■ Problem details
Transcribe all of the data exactly. Omit the pictures.
Start Information shown
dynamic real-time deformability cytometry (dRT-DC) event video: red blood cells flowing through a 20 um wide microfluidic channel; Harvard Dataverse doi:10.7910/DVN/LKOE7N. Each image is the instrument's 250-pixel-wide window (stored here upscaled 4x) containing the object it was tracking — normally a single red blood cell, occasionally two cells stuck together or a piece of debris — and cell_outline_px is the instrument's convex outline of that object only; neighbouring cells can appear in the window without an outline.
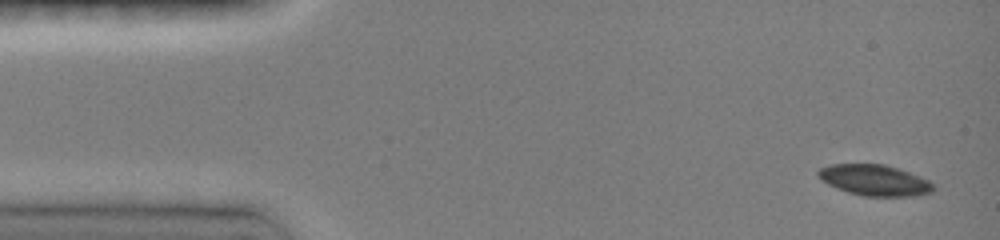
{"species": "common noctule bat (a hibernating species)", "species_latin": "Nyctalus noctula", "temperature_condition": "room temperature", "stored_images_in_passage": 8, "camera_frame_rate_fps": 3000, "um_per_image_px": 0.085, "animal": {"sex": "female", "body_mass_g": 19.0, "forearm_length_mm": 51.5}, "frame": {"image": 1, "passage_image": 1, "time_ms": 0.0, "image_size_px": [1000, 240], "cell_outline_px": [[936, 188], [932, 192], [916, 196], [864, 196], [848, 192], [836, 188], [820, 180], [816, 176], [816, 172], [820, 168], [832, 164], [884, 164], [900, 168], [920, 176], [928, 180]], "centroid_in_image_um": [74.33, 15.31], "position_along_channel_um": 10.7, "area_um2": 20.98}}
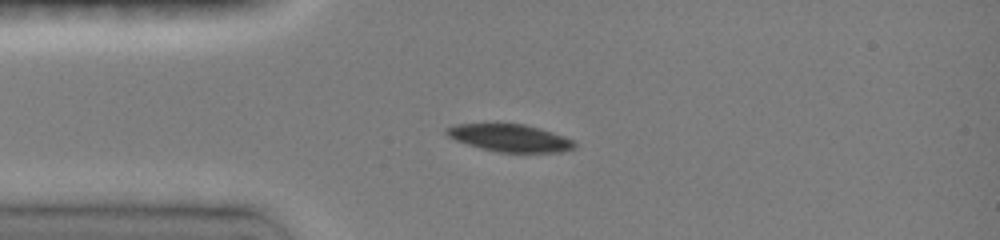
{"frame": {"image": 2, "passage_image": 7, "time_ms": 3.0, "image_size_px": [1000, 240], "cell_outline_px": [[576, 148], [560, 152], [496, 152], [480, 148], [456, 140], [448, 136], [444, 132], [448, 128], [456, 124], [524, 124], [540, 128], [564, 136], [572, 140], [576, 144]], "centroid_in_image_um": [43.37, 11.73], "position_along_channel_um": 41.6, "area_um2": 20.29}}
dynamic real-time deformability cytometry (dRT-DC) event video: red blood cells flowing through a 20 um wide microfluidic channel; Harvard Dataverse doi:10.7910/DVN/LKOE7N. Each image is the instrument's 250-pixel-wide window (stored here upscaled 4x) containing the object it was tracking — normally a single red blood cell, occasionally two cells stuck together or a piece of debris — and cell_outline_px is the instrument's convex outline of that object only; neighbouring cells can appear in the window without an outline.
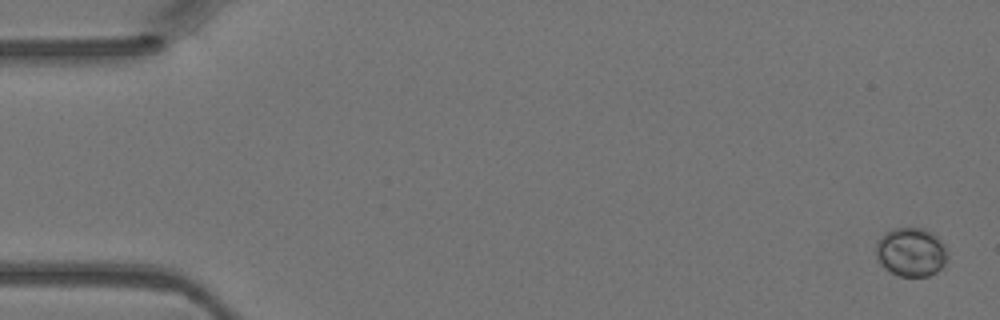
{"species": "Egyptian fruit bat (a non-hibernating species)", "species_latin": "Rousettus aegyptiacus", "temperature_condition": "warm", "stored_images_in_passage": 5, "camera_frame_rate_fps": 3000, "um_per_image_px": 0.085, "animal": {"sex": "female"}, "frame": {"image": 1, "passage_image": 1, "time_ms": 0.0, "image_size_px": [1000, 320], "cell_outline_px": [[948, 260], [936, 272], [928, 276], [900, 276], [884, 268], [880, 264], [876, 256], [876, 240], [884, 232], [896, 228], [924, 228], [932, 232], [944, 244], [948, 252]], "centroid_in_image_um": [77.43, 21.41], "position_along_channel_um": 7.6, "area_um2": 20.58}}
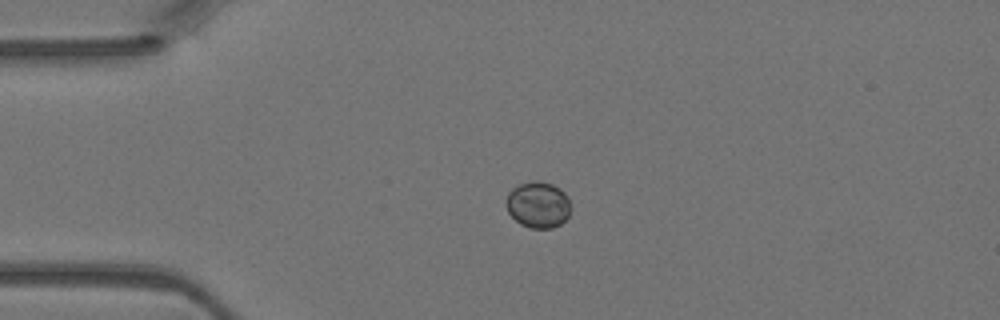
{"frame": {"image": 2, "passage_image": 4, "time_ms": 1.0, "image_size_px": [1000, 320], "cell_outline_px": [[568, 216], [560, 224], [552, 228], [532, 228], [520, 224], [508, 212], [504, 204], [508, 192], [512, 188], [520, 184], [532, 180], [536, 180], [552, 184], [560, 188], [564, 192], [568, 200]], "centroid_in_image_um": [45.68, 17.39], "position_along_channel_um": 39.3, "area_um2": 17.34}}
End Information shown
■ Answer below
dynamic real-time deformability cytometry (dRT-DC) event video: red blood cells flowing through a 20 um wide microfluidic channel; Harvard Dataverse doi:10.7910/DVN/LKOE7N. Each image is the instrument's 250-pixel-wide window (stored here upscaled 4x) containing the object it was tracking — normally a single red blood cell, occasionally two cells stuck together or a piece of debris — and cell_outline_px is the instrument's convex outline of that object only; neighbouring cells can appear in the window without an outline.
{"species": "common noctule bat (a hibernating species)", "species_latin": "Nyctalus noctula", "temperature_condition": "room temperature", "stored_images_in_passage": 8, "camera_frame_rate_fps": 3000, "um_per_image_px": 0.085, "animal": {"sex": "female", "body_mass_g": 19.0, "forearm_length_mm": 51.5}, "frame": {"image": 1, "passage_image": 1, "time_ms": 0.0, "image_size_px": [1000, 240], "cell_outline_px": [[936, 188], [932, 192], [916, 196], [864, 196], [848, 192], [836, 188], [820, 180], [816, 176], [816, 172], [820, 168], [832, 164], [884, 164], [900, 168], [920, 176], [928, 180]], "centroid_in_image_um": [74.33, 15.31], "position_along_channel_um": 10.7, "area_um2": 20.98}}
{"frame": {"image": 2, "passage_image": 7, "time_ms": 3.0, "image_size_px": [1000, 240], "cell_outline_px": [[576, 148], [560, 152], [496, 152], [480, 148], [456, 140], [448, 136], [444, 132], [448, 128], [456, 124], [524, 124], [540, 128], [564, 136], [572, 140], [576, 144]], "centroid_in_image_um": [43.37, 11.73], "position_along_channel_um": 41.6, "area_um2": 20.29}}
dynamic real-time deformability cytometry (dRT-DC) event video: red blood cells flowing through a 20 um wide microfluidic channel; Harvard Dataverse doi:10.7910/DVN/LKOE7N. Each image is the instrument's 250-pixel-wide window (stored here upscaled 4x) containing the object it was tracking — normally a single red blood cell, occasionally two cells stuck together or a piece of debris — and cell_outline_px is the instrument's convex outline of that object only; neighbouring cells can appear in the window without an outline.
{"species": "Egyptian fruit bat (a non-hibernating species)", "species_latin": "Rousettus aegyptiacus", "temperature_condition": "warm", "stored_images_in_passage": 5, "camera_frame_rate_fps": 3000, "um_per_image_px": 0.085, "animal": {"sex": "female"}, "frame": {"image": 1, "passage_image": 1, "time_ms": 0.0, "image_size_px": [1000, 320], "cell_outline_px": [[948, 260], [936, 272], [928, 276], [900, 276], [884, 268], [880, 264], [876, 256], [876, 240], [884, 232], [896, 228], [924, 228], [932, 232], [944, 244], [948, 252]], "centroid_in_image_um": [77.43, 21.41], "position_along_channel_um": 7.6, "area_um2": 20.58}}
{"frame": {"image": 2, "passage_image": 4, "time_ms": 1.0, "image_size_px": [1000, 320], "cell_outline_px": [[568, 216], [560, 224], [552, 228], [532, 228], [520, 224], [508, 212], [504, 204], [508, 192], [512, 188], [520, 184], [532, 180], [536, 180], [552, 184], [560, 188], [564, 192], [568, 200]], "centroid_in_image_um": [45.68, 17.39], "position_along_channel_um": 39.3, "area_um2": 17.34}}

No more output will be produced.